之前,我将 base_config 文件和 fileA 中存在的公用键推送到 %common 中。我想将来将公共密钥打印到一个txt文件中,并且在fileA中找到但在base_config文件中找不到的任何内容都将输出到另一个txt文件中。然而,我已经陷入了寻找通用密钥的初始阶段。

我使用“\n”分割成键进行存储,因此我无法使用 chomp 函数来删除“\n”。

编辑2: 我刚刚意识到我的代码有什么问题。在我的 txt 文件的末尾,我需要添加“\n”才能使其正常工作。感谢您的帮助! :D

I want to count the number of common lines that exist between 2 files using Perl.

I have 1 base file used to compare if all the lines (separated by a newline \n) exist in fileA. What I have done is to put all the lines from the base file into a base_config hash and the lines from fileA into config hash. I want to compare that for all the keys in the %config, it can also be found in the keys of %base_config.
To make it more efficient to compare the keys, I have sorted the keys in %base_config and put them into @sorted_base_config.

However, for some files that has exactly the same lines but in different order, I am not able to get the correct count. For example,
base file contains:

hello
hi
tired
sleepy

whereas fileA contains:

hi
tired
sleepy
hello

I am able to read in the values from the files and placed them into their respective hashes and arrays. Here is the part of the code that went wrong:

$count=0;
while(($key,$value)=each(%config))
{
    foreach (@sorted_base_config) 
    {
        print "config: $config{$key}\n";
                print "\$_: $_\n";
        if($config{$key} eq $_)
        {
            $count++;
        }
    }
}

Can someone please tell me if I have make any mistake? The count is suppose to be 4 but it keeps printing 2 all the time.

EDIT:
Here's my original code that didn't work. It looks quite different because I tried to use different methods to fix the problem. However, I am still stuck at the same problem.

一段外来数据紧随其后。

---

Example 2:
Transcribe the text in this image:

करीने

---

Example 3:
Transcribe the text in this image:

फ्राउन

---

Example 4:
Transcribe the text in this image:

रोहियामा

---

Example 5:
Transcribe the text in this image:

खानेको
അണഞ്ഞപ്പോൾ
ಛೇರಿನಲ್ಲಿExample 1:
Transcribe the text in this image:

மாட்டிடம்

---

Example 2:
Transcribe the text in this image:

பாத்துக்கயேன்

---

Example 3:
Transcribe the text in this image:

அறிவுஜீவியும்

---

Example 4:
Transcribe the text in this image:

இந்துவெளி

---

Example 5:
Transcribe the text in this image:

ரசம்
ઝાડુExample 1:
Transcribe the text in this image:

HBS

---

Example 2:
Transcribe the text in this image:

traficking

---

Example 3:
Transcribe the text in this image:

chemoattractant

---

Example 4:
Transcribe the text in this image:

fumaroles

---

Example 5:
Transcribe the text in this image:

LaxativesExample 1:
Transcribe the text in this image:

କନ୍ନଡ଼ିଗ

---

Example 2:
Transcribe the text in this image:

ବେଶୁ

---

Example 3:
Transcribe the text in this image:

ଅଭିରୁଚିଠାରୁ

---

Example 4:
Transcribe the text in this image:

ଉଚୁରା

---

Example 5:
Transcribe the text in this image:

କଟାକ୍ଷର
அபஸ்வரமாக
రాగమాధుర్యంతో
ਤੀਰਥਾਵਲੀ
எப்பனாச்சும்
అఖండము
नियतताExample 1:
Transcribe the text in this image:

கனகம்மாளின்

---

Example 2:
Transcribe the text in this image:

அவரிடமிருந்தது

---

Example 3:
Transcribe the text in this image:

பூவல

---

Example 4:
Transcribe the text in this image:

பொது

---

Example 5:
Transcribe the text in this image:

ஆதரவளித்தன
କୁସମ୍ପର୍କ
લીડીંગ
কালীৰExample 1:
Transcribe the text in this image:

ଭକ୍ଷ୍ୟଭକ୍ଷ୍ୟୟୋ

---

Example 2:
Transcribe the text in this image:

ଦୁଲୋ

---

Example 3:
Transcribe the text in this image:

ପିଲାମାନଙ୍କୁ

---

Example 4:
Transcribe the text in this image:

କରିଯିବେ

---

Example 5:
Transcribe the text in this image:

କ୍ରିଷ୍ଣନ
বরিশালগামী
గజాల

#open base config file and load them into the base_config hash
open BASE_CONFIG_FILE, "< script/base.txt" or die;
my %base_config;
while (my $line=<BASE_CONFIG_FILE>) {
   (my $word1,my $word2) = split /\n/, $line;
   $base_config{$word1} = $word1;
}
#sort BASE_CONFIG_FILE
@sorted_base_config = sort keys %base_config;

#open config file and load them into the config hash
open CONFIG_FILE, "< script/hello.txt" or die;
my %config;
while (my $line=<CONFIG_FILE>) {
   (my $word1,my $word2) = split /\n/, $line;
   $config{$word1} = $word1;
}
#sort CONFIG_FILE
@sorted_config = sort keys %config;

%common={};
$count=0;
while(($key,$value)=each(%config))
{
    $num=keys(%base_config);
    $num--;#to get the correct index
    #print "$num\n";
    while($num>=0)
    {
        #check if all the strings in BASE_CONFIG_FILE can be found in CONFIG_FILE
        $common{$value}=$value if exists $base_config{$key};
        #print "yes!\n" if exists $base_config{$key};
        $num--;
    }
}
print "count: $count\n";

while(($key,$value)=each(%common))
{
    print "key: ".$key."\n";
    print "value: ".$value."\n";
}
$num=keys(%common)-1;
print "common lines: ".$num;

Previously, I push the common keys that exist in both base_config file and fileA into %common. I wanted to print out the common keys into a txt file in future and whatever that is found in fileA but not found in base_config file will be output to another txt file. However, I am already stuck at the initial phase of finding the common keys.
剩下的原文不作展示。